#### Materials provided
■ ■ ■ ■ ■ ■ ■

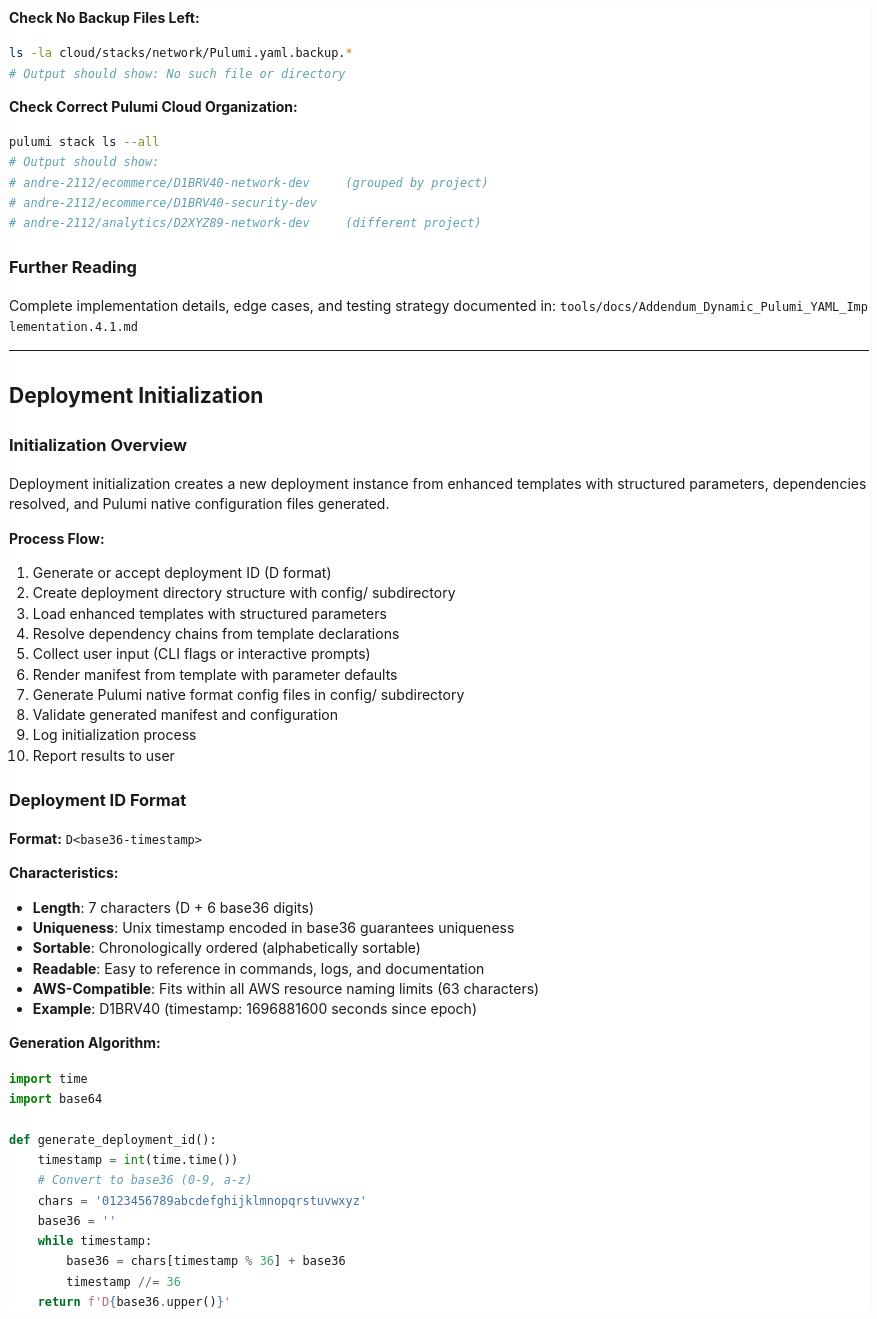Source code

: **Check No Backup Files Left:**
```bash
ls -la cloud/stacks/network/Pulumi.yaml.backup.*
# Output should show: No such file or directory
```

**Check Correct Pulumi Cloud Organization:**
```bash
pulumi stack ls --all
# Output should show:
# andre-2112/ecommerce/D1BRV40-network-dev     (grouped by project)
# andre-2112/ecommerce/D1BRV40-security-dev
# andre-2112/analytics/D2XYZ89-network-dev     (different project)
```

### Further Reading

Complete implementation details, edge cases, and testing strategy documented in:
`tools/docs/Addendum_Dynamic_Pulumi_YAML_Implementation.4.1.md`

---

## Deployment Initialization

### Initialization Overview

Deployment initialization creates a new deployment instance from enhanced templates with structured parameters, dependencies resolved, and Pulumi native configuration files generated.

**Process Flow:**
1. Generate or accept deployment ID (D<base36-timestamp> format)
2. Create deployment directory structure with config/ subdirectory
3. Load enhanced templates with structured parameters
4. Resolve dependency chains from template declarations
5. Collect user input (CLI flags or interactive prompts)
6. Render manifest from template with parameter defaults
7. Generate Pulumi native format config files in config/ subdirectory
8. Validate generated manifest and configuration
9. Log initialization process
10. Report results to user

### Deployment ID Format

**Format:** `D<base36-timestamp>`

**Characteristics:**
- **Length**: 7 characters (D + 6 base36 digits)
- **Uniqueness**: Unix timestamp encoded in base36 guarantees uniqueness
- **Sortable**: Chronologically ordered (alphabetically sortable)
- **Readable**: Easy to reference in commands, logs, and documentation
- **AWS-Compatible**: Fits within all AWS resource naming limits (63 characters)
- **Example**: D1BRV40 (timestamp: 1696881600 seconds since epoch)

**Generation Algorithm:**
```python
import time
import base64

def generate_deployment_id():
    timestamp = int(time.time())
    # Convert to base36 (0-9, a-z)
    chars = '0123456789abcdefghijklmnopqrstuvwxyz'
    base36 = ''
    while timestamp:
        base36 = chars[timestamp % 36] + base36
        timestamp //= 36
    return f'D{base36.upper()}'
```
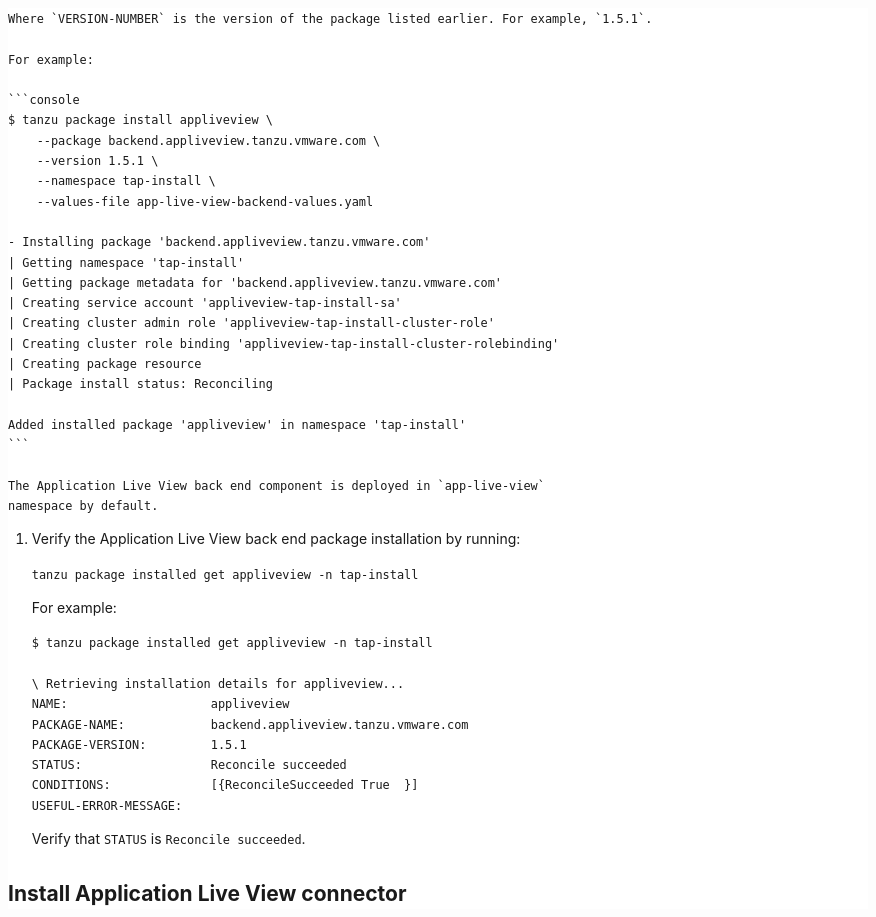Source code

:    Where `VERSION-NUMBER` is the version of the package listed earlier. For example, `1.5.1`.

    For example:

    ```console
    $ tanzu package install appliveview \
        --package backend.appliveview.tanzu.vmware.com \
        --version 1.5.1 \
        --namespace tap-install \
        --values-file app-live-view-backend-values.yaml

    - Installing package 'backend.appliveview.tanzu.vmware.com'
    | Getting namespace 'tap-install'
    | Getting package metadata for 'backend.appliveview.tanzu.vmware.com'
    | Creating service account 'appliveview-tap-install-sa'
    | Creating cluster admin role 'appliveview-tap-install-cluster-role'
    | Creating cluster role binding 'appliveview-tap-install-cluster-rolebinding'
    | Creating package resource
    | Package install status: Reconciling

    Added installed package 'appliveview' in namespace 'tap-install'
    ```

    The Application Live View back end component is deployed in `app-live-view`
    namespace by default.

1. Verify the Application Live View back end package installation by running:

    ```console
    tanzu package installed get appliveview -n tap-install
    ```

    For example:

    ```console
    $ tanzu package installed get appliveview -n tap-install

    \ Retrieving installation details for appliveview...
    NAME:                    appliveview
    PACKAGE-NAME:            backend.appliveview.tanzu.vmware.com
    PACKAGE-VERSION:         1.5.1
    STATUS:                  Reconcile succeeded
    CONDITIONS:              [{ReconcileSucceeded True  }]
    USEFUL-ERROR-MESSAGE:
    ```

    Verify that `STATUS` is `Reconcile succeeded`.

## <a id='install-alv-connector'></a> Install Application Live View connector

■ ■ ■ ■ ■ ■ ■

#### Task goal
Give the data again word for word, without images.

#### Task solution
Source code

: **Check No Backup Files Left:**
```bash
ls -la cloud/stacks/network/Pulumi.yaml.backup.*
# Output should show: No such file or directory
```

**Check Correct Pulumi Cloud Organization:**
```bash
pulumi stack ls --all
# Output should show:
# andre-2112/ecommerce/D1BRV40-network-dev     (grouped by project)
# andre-2112/ecommerce/D1BRV40-security-dev
# andre-2112/analytics/D2XYZ89-network-dev     (different project)
```

### Further Reading

Complete implementation details, edge cases, and testing strategy documented in:
`tools/docs/Addendum_Dynamic_Pulumi_YAML_Implementation.4.1.md`

---

## Deployment Initialization

### Initialization Overview

Deployment initialization creates a new deployment instance from enhanced templates with structured parameters, dependencies resolved, and Pulumi native configuration files generated.

**Process Flow:**
1. Generate or accept deployment ID (D<base36-timestamp> format)
2. Create deployment directory structure with config/ subdirectory
3. Load enhanced templates with structured parameters
4. Resolve dependency chains from template declarations
5. Collect user input (CLI flags or interactive prompts)
6. Render manifest from template with parameter defaults
7. Generate Pulumi native format config files in config/ subdirectory
8. Validate generated manifest and configuration
9. Log initialization process
10. Report results to user

### Deployment ID Format

**Format:** `D<base36-timestamp>`

**Characteristics:**
- **Length**: 7 characters (D + 6 base36 digits)
- **Uniqueness**: Unix timestamp encoded in base36 guarantees uniqueness
- **Sortable**: Chronologically ordered (alphabetically sortable)
- **Readable**: Easy to reference in commands, logs, and documentation
- **AWS-Compatible**: Fits within all AWS resource naming limits (63 characters)
- **Example**: D1BRV40 (timestamp: 1696881600 seconds since epoch)

**Generation Algorithm:**
```python
import time
import base64

def generate_deployment_id():
    timestamp = int(time.time())
    # Convert to base36 (0-9, a-z)
    chars = '0123456789abcdefghijklmnopqrstuvwxyz'
    base36 = ''
    while timestamp:
        base36 = chars[timestamp % 36] + base36
        timestamp //= 36
    return f'D{base36.upper()}'
```
Source code

:    Where `VERSION-NUMBER` is the version of the package listed earlier. For example, `1.5.1`.

    For example:

    ```console
    $ tanzu package install appliveview \
        --package backend.appliveview.tanzu.vmware.com \
        --version 1.5.1 \
        --namespace tap-install \
        --values-file app-live-view-backend-values.yaml

    - Installing package 'backend.appliveview.tanzu.vmware.com'
    | Getting namespace 'tap-install'
    | Getting package metadata for 'backend.appliveview.tanzu.vmware.com'
    | Creating service account 'appliveview-tap-install-sa'
    | Creating cluster admin role 'appliveview-tap-install-cluster-role'
    | Creating cluster role binding 'appliveview-tap-install-cluster-rolebinding'
    | Creating package resource
    | Package install status: Reconciling

    Added installed package 'appliveview' in namespace 'tap-install'
    ```

    The Application Live View back end component is deployed in `app-live-view`
    namespace by default.

1. Verify the Application Live View back end package installation by running:

    ```console
    tanzu package installed get appliveview -n tap-install
    ```

    For example:

    ```console
    $ tanzu package installed get appliveview -n tap-install

    \ Retrieving installation details for appliveview...
    NAME:                    appliveview
    PACKAGE-NAME:            backend.appliveview.tanzu.vmware.com
    PACKAGE-VERSION:         1.5.1
    STATUS:                  Reconcile succeeded
    CONDITIONS:              [{ReconcileSucceeded True  }]
    USEFUL-ERROR-MESSAGE:
    ```

    Verify that `STATUS` is `Reconcile succeeded`.

## <a id='install-alv-connector'></a> Install Application Live View connector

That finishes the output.